Je suis assis au même endroit qu’hier, sur le même granit froid dans la salle des pas perdus. Au loin, la silhouette d’Arthur Dénouveaux se détache en contre-jour, il discute avec des adhérents de l’association. Je jette un œil au planning, Arthur dépose au nom de Life for Paris dans deux jours. Aujourd’hui à la barre vient témoigner Zoe, la sœur de Nick Alexander décédé au Bataclan. C’est Arthur qui me la présente : "Hey, this is David, he has a blog on internet…" Elle me suit jusqu’à l’endroit où je suis autorisé à prendre des photos et on échange quelques mots en anglais.
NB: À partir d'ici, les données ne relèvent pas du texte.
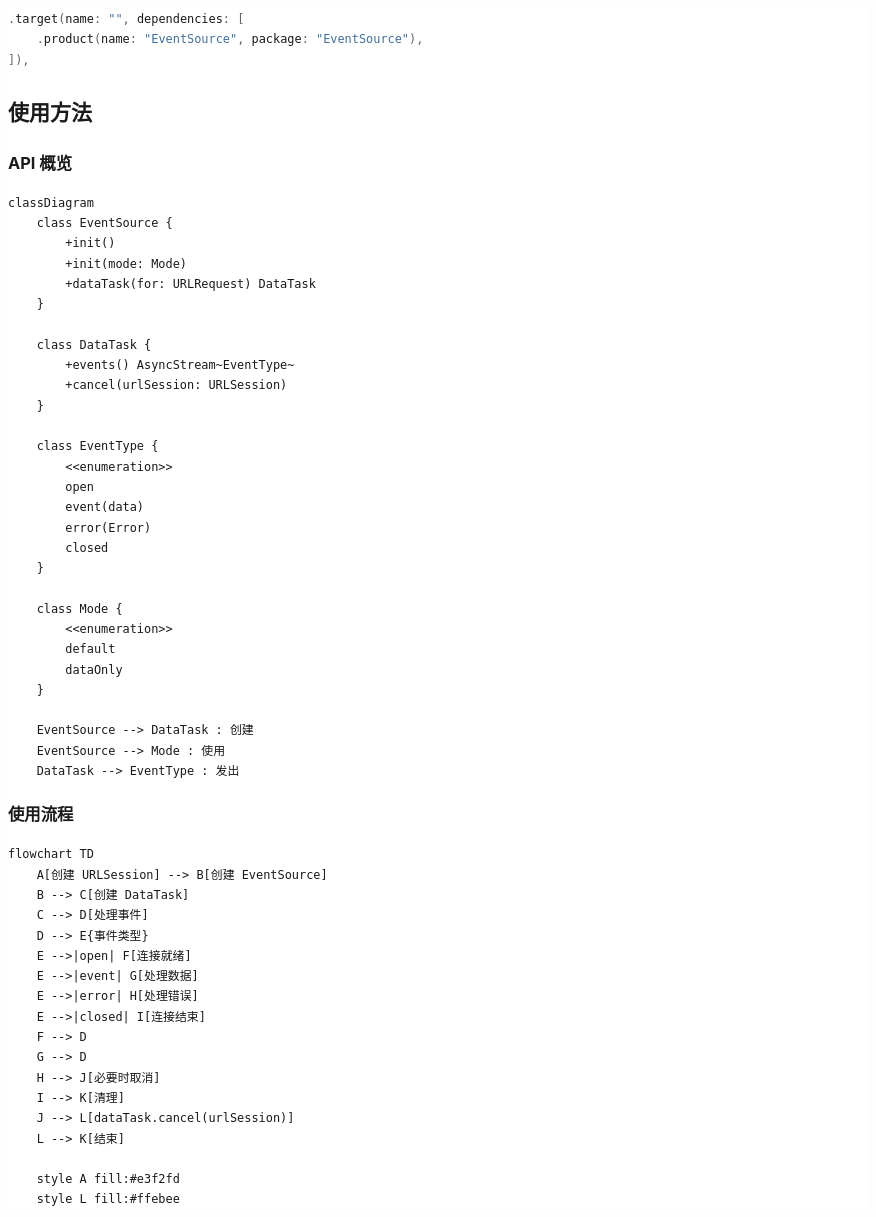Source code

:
 ```swift
.target(name: "", dependencies: [
    .product(name: "EventSource", package: "EventSource"),
]),
```

## 使用方法

### API 概览

```mermaid
classDiagram
    class EventSource {
        +init()
        +init(mode: Mode)
        +dataTask(for: URLRequest) DataTask
    }

    class DataTask {
        +events() AsyncStream~EventType~
        +cancel(urlSession: URLSession)
    }

    class EventType {
        <<enumeration>>
        open
        event(data)
        error(Error)
        closed
    }

    class Mode {
        <<enumeration>>
        default
        dataOnly
    }

    EventSource --> DataTask : 创建
    EventSource --> Mode : 使用
    DataTask --> EventType : 发出
```

### 使用流程

```mermaid
flowchart TD
    A[创建 URLSession] --> B[创建 EventSource]
    B --> C[创建 DataTask]
    C --> D[处理事件]
    D --> E{事件类型}
    E -->|open| F[连接就绪]
    E -->|event| G[处理数据]
    E -->|error| H[处理错误]
    E -->|closed| I[连接结束]
    F --> D
    G --> D
    H --> J[必要时取消]
    I --> K[清理]
    J --> L[dataTask.cancel(urlSession)]
    L --> K[结束]

    style A fill:#e3f2fd
    style L fill:#ffebee
```
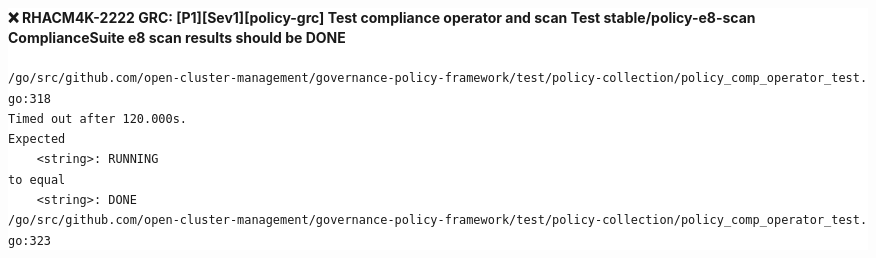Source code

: #### :x: RHACM4K-2222 GRC: [P1][Sev1][policy-grc] Test compliance operator and scan Test stable/policy-e8-scan ComplianceSuite e8 scan results should be DONE


```
/go/src/github.com/open-cluster-management/governance-policy-framework/test/policy-collection/policy_comp_operator_test.go:318
Timed out after 120.000s.
Expected
    <string>: RUNNING
to equal
    <string>: DONE
/go/src/github.com/open-cluster-management/governance-policy-framework/test/policy-collection/policy_comp_operator_test.go:323
```
                        
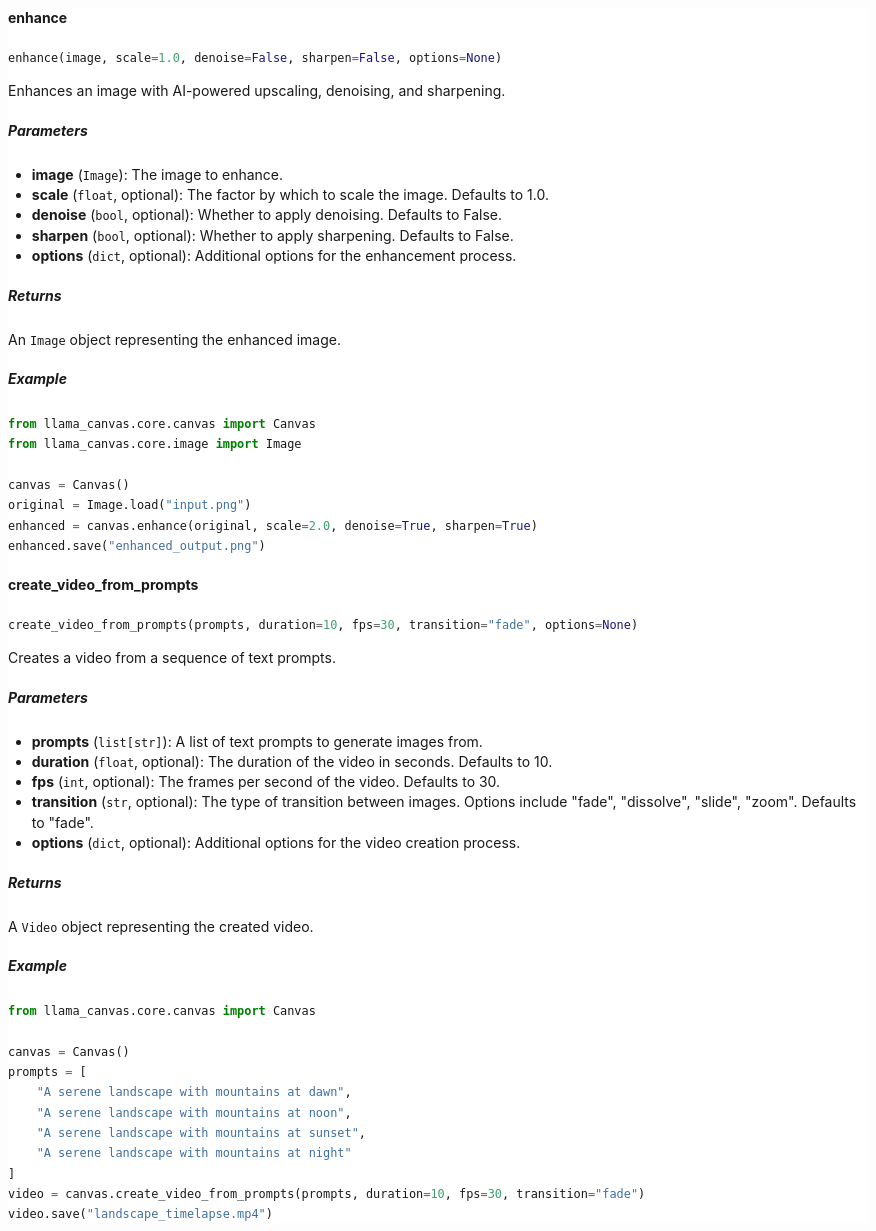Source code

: #### enhance

```python
enhance(image, scale=1.0, denoise=False, sharpen=False, options=None)
```

Enhances an image with AI-powered upscaling, denoising, and sharpening.

##### Parameters

- **image** (`Image`): The image to enhance.
- **scale** (`float`, optional): The factor by which to scale the image. Defaults to 1.0.
- **denoise** (`bool`, optional): Whether to apply denoising. Defaults to False.
- **sharpen** (`bool`, optional): Whether to apply sharpening. Defaults to False.
- **options** (`dict`, optional): Additional options for the enhancement process.

##### Returns

An `Image` object representing the enhanced image.

##### Example

```python
from llama_canvas.core.canvas import Canvas
from llama_canvas.core.image import Image

canvas = Canvas()
original = Image.load("input.png")
enhanced = canvas.enhance(original, scale=2.0, denoise=True, sharpen=True)
enhanced.save("enhanced_output.png")
```

#### create_video_from_prompts

```python
create_video_from_prompts(prompts, duration=10, fps=30, transition="fade", options=None)
```

Creates a video from a sequence of text prompts.

##### Parameters

- **prompts** (`list[str]`): A list of text prompts to generate images from.
- **duration** (`float`, optional): The duration of the video in seconds. Defaults to 10.
- **fps** (`int`, optional): The frames per second of the video. Defaults to 30.
- **transition** (`str`, optional): The type of transition between images. Options include "fade", "dissolve", "slide", "zoom". Defaults to "fade".
- **options** (`dict`, optional): Additional options for the video creation process.

##### Returns

A `Video` object representing the created video.

##### Example

```python
from llama_canvas.core.canvas import Canvas

canvas = Canvas()
prompts = [
    "A serene landscape with mountains at dawn",
    "A serene landscape with mountains at noon",
    "A serene landscape with mountains at sunset",
    "A serene landscape with mountains at night"
]
video = canvas.create_video_from_prompts(prompts, duration=10, fps=30, transition="fade")
video.save("landscape_timelapse.mp4")
```
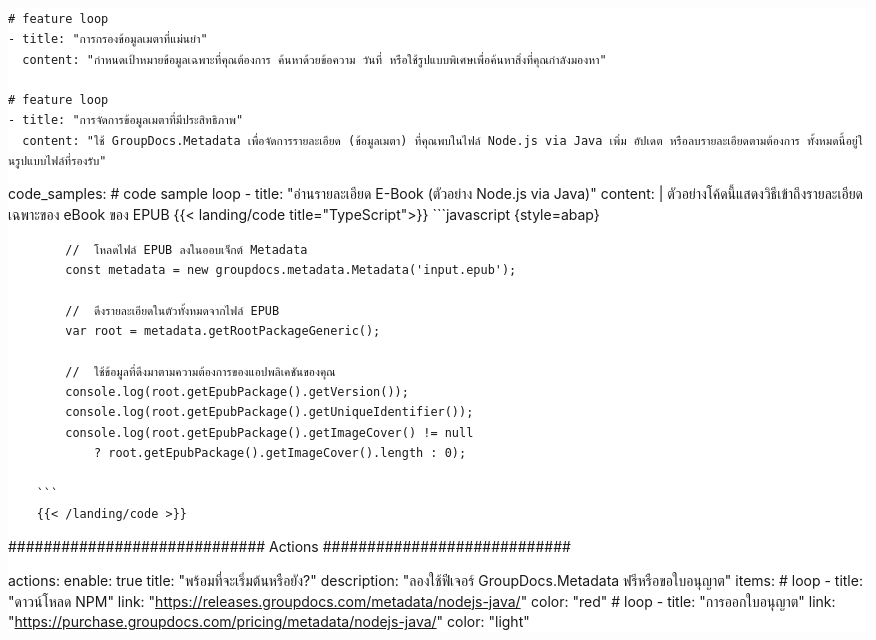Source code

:     # feature loop
    - title: "การกรองข้อมูลเมตาที่แม่นยำ"
      content: "กำหนดเป้าหมายข้อมูลเฉพาะที่คุณต้องการ ค้นหาด้วยข้อความ วันที่ หรือใช้รูปแบบพิเศษเพื่อค้นหาสิ่งที่คุณกำลังมองหา"

    # feature loop
    - title: "การจัดการข้อมูลเมตาที่มีประสิทธิภาพ"
      content: "ใช้ GroupDocs.Metadata เพื่อจัดการรายละเอียด (ข้อมูลเมตา) ที่คุณพบในไฟล์ Node.js via Java เพิ่ม อัปเดต หรือลบรายละเอียดตามต้องการ ทั้งหมดนี้อยู่ในรูปแบบไฟล์ที่รองรับ"
      
  code_samples:
    # code sample loop
    - title: "อ่านรายละเอียด E-Book (ตัวอย่าง Node.js via Java)"
      content: |
        ตัวอย่างโค้ดนี้แสดงวิธีเข้าถึงรายละเอียดเฉพาะของ eBook ของ EPUB
        {{< landing/code title="TypeScript">}}
        ```javascript {style=abap}
        
            //  โหลดไฟล์ EPUB ลงในออบเจ็กต์ Metadata
            const metadata = new groupdocs.metadata.Metadata('input.epub');

            //  ดึงรายละเอียดในตัวทั้งหมดจากไฟล์ EPUB
            var root = metadata.getRootPackageGeneric();

            //  ใช้ข้อมูลที่ดึงมาตามความต้องการของแอปพลิเคชันของคุณ
            console.log(root.getEpubPackage().getVersion());
            console.log(root.getEpubPackage().getUniqueIdentifier());
            console.log(root.getEpubPackage().getImageCover() != null 
                ? root.getEpubPackage().getImageCover().length : 0);

        ```
        {{< /landing/code >}}


############################# Actions ############################

actions:
  enable: true
  title: "พร้อมที่จะเริ่มต้นหรือยัง?"
  description: "ลองใช้ฟีเจอร์ GroupDocs.Metadata ฟรีหรือขอใบอนุญาต"
  items:
    #  loop
    - title: "ดาวน์โหลด NPM"
      link: "https://releases.groupdocs.com/metadata/nodejs-java/"
      color: "red"
        #  loop
    - title: "การออกใบอนุญาต"
      link: "https://purchase.groupdocs.com/pricing/metadata/nodejs-java/"
      color: "light"
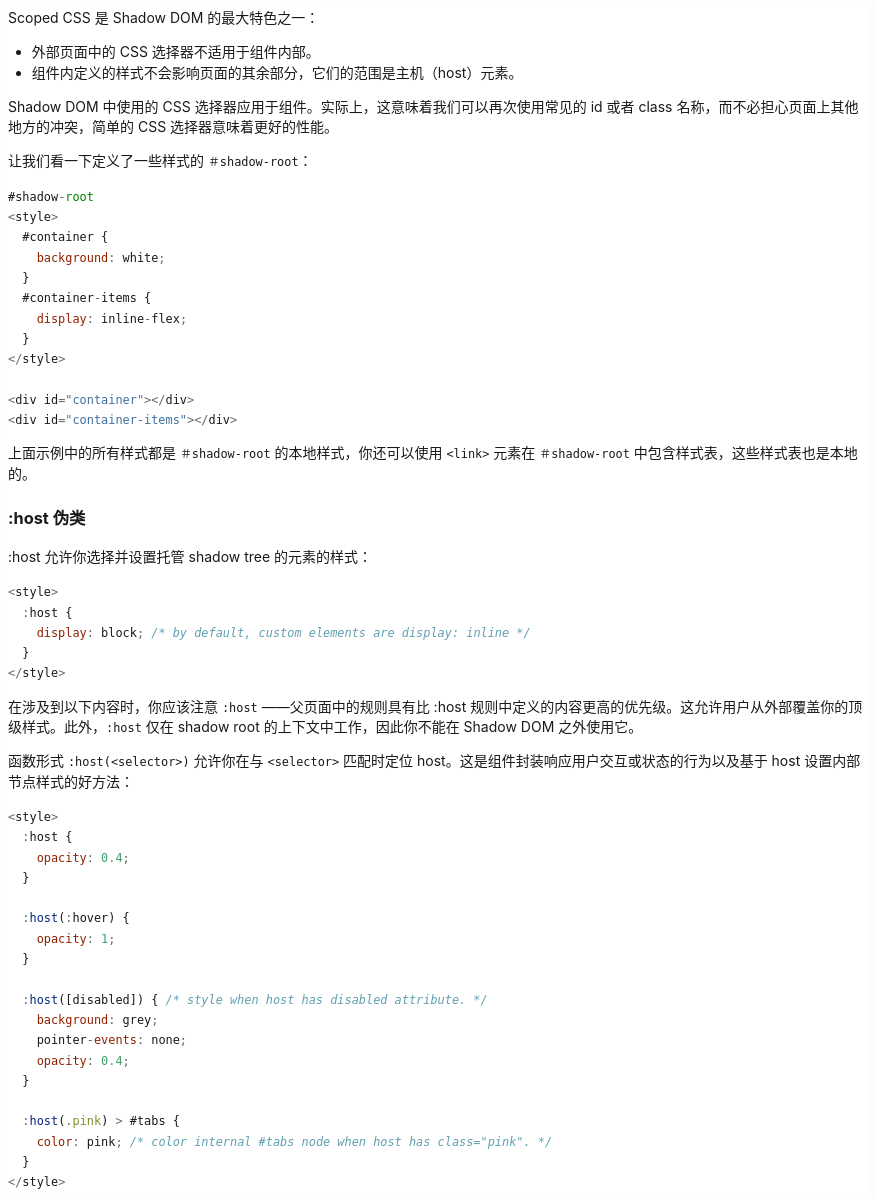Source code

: Scoped CSS 是 Shadow DOM 的最大特色之一：

- 外部页面中的 CSS 选择器不适用于组件内部。
- 组件内定义的样式不会影响页面的其余部分，它们的范围是主机（host）元素。

Shadow DOM 中使用的 CSS 选择器应用于组件。实际上，这意味着我们可以再次使用常见的 id 或者 class 名称，而不必担心页面上其他地方的冲突，简单的 CSS 选择器意味着更好的性能。

让我们看一下定义了一些样式的 `＃shadow-root`：

```js
#shadow-root
<style>
  #container {
    background: white;
  }
  #container-items {
    display: inline-flex;
  }
</style>

<div id="container"></div>
<div id="container-items"></div>
```

上面示例中的所有样式都是 `＃shadow-root` 的本地样式，你还可以使用 `<link>` 元素在 `＃shadow-root` 中包含样式表，这些样式表也是本地的。

### :host 伪类

:host 允许你选择并设置托管 shadow tree 的元素的样式：

```js
<style>
  :host {
    display: block; /* by default, custom elements are display: inline */
  }
</style>
```

在涉及到以下内容时，你应该注意 `:host` ——父页面中的规则具有比 :host 规则中定义的内容更高的优先级。这允许用户从外部覆盖你的顶级样式。此外，`:host` 仅在 shadow root 的上下文中工作，因此你不能在 Shadow DOM 之外使用它。

函数形式 `:host(<selector>)` 允许你在与 `<selector>` 匹配时定位 host。这是组件封装响应用户交互或状态的行为以及基于 host 设置内部节点样式的好方法：

```js
<style>
  :host {
    opacity: 0.4;
  }

  :host(:hover) {
    opacity: 1;
  }

  :host([disabled]) { /* style when host has disabled attribute. */
    background: grey;
    pointer-events: none;
    opacity: 0.4;
  }

  :host(.pink) > #tabs {
    color: pink; /* color internal #tabs node when host has class="pink". */
  }
</style>
```
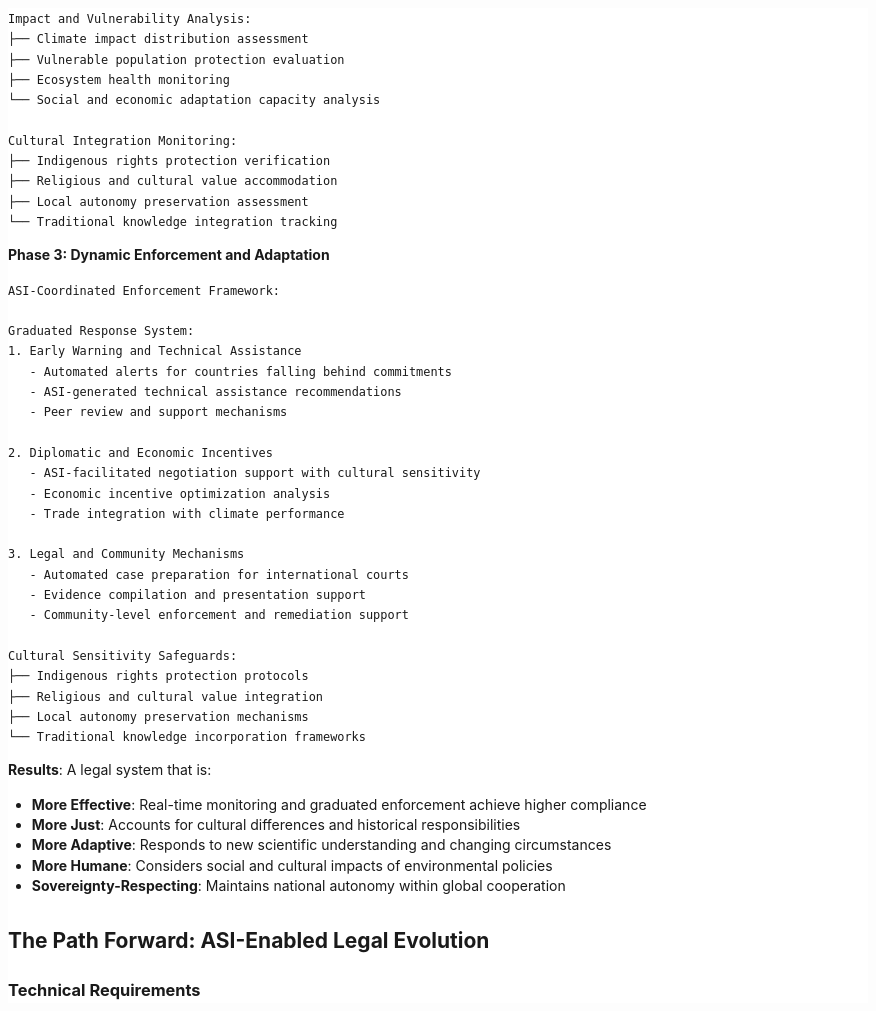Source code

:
 ```
Impact and Vulnerability Analysis:
├── Climate impact distribution assessment
├── Vulnerable population protection evaluation
├── Ecosystem health monitoring
└── Social and economic adaptation capacity analysis

Cultural Integration Monitoring:
├── Indigenous rights protection verification
├── Religious and cultural value accommodation
├── Local autonomy preservation assessment
└── Traditional knowledge integration tracking
```

**Phase 3: Dynamic Enforcement and Adaptation**
```
ASI-Coordinated Enforcement Framework:

Graduated Response System:
1. Early Warning and Technical Assistance
   - Automated alerts for countries falling behind commitments
   - ASI-generated technical assistance recommendations
   - Peer review and support mechanisms

2. Diplomatic and Economic Incentives
   - ASI-facilitated negotiation support with cultural sensitivity
   - Economic incentive optimization analysis
   - Trade integration with climate performance

3. Legal and Community Mechanisms
   - Automated case preparation for international courts
   - Evidence compilation and presentation support
   - Community-level enforcement and remediation support

Cultural Sensitivity Safeguards:
├── Indigenous rights protection protocols
├── Religious and cultural value integration
├── Local autonomy preservation mechanisms
└── Traditional knowledge incorporation frameworks
```

**Results**: A legal system that is:
- **More Effective**: Real-time monitoring and graduated enforcement achieve higher compliance
- **More Just**: Accounts for cultural differences and historical responsibilities
- **More Adaptive**: Responds to new scientific understanding and changing circumstances
- **More Humane**: Considers social and cultural impacts of environmental policies
- **Sovereignty-Respecting**: Maintains national autonomy within global cooperation

## The Path Forward: ASI-Enabled Legal Evolution

### Technical Requirements
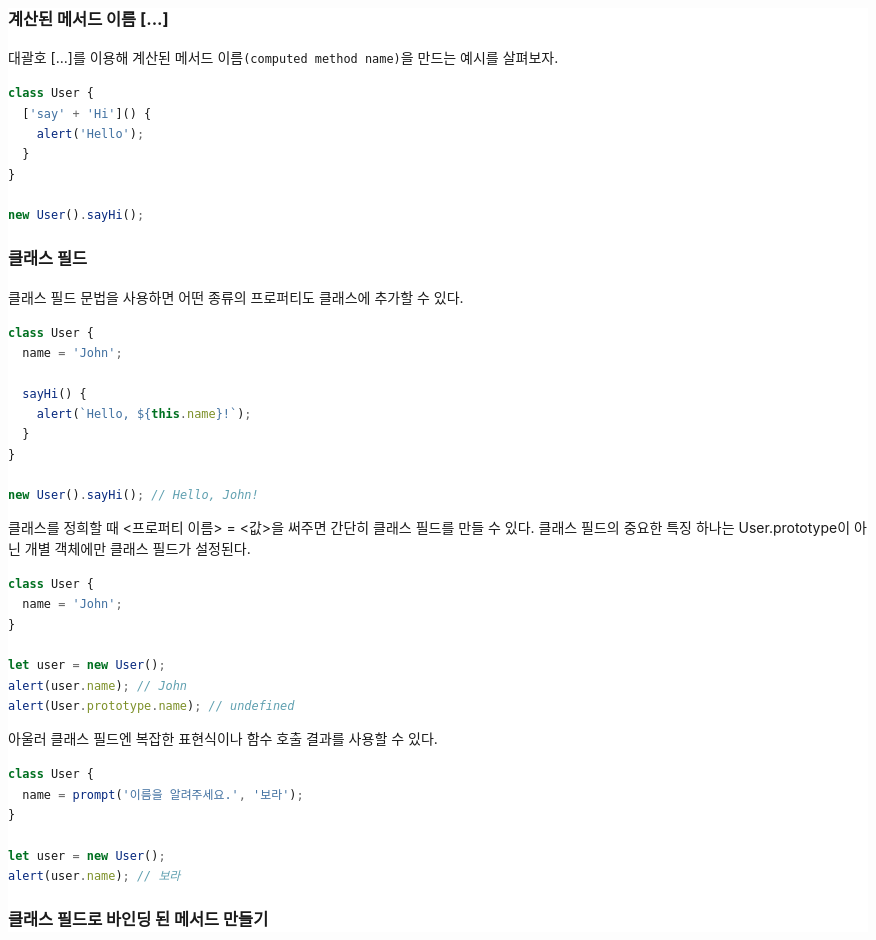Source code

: ### 계산된 메서드 이름 [...]

대괄호 [...]를 이용해 계산된 메서드 이름`(computed method name)`을 만드는 예시를 살펴보자.

```javascript
class User {
  ['say' + 'Hi']() {
    alert('Hello');
  }
}

new User().sayHi();
```

### 클래스 필드

클래스 필드 문법을 사용하면 어떤 종류의 프로퍼티도 클래스에 추가할 수 있다.

```javascript
class User {
  name = 'John';

  sayHi() {
    alert(`Hello, ${this.name}!`);
  }
}

new User().sayHi(); // Hello, John!
```

클래스를 정희할 때 <프로퍼티 이름> = <값>을 써주면 간단히 클래스 필드를 만들 수 있다.
클래스 필드의 중요한 특징 하나는 User.prototype이 아닌 개별 객체에만 클래스 필드가 설정된다.

```javascript
class User {
  name = 'John';
}

let user = new User();
alert(user.name); // John
alert(User.prototype.name); // undefined
```

아울러 클래스 필드엔 복잡한 표현식이나 함수 호출 결과를 사용할 수 있다.

```javascript
class User {
  name = prompt('이름을 알려주세요.', '보라');
}

let user = new User();
alert(user.name); // 보라
```

### 클래스 필드로 바인딩 된 메서드 만들기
Je tente de lui expliquer mon expérience à la barre, il y a une semaine. Zoe me surprend par son aura de bienveillance et de douceur mêlée à une force maîtrisée. Son sourire triomphant illumine la salle des pas perdus.
Je quitte le Palais peu après, je traîne des pieds pour prendre le métro. En discutant avec Olivier Laplaud, je lui disais que ce sentiment de décalage que nous ressentons tous à la sortie de l’enceinte du Palais peut s’apparenter au syndrome de Lazare. Nous marchons au milieu de la foule, nous, qui étions à l’épicentre des attentats et qui sommes désormais au centre du procès. J’ai préféré terminer l’écriture de ce billet dans un cadre plus confortable pour écouter la déposition de Zoe. Je lance la webradio et sa voix résonne dans mon salon. Je sors mon carnet et griffe un : J-33, webradio, pour vite commencer mes notes. Zoe parle peu de l’avant, mais livre un récit plein de résilience et d’espoir pour la mémoire de Nick et des victimes d’attentat. Comme si l’ouverture de ces boîtes de Pandore ferait exister l’horreur et l’affliction qu’ils vivent en eux et malgré ce témoignage courageux et maîtrisé, elle raconte avec douleur que la valise de Nick n’a jamais été défaite et son téléphone n’a jamais été rallumé non plus.
Le témoignage de Zoe se termine et je reprends l’écriture de ce billet, mon chat fait une sieste et j’ai lancé un morceau d’un de mes groupes du moment. Je confiais hier à un ami que j’avais l’impression que mes journées durent 48 heures tant la fatigue à la fin des journées est intense, aujourd’hui j’ai l’impression d’en avoir vécu trois.
Je ne sais pas si j’irai sur l’Île de la Cité demain, je crois avoir besoin de souffler, au moins pendant une journée qui dure 24 heures.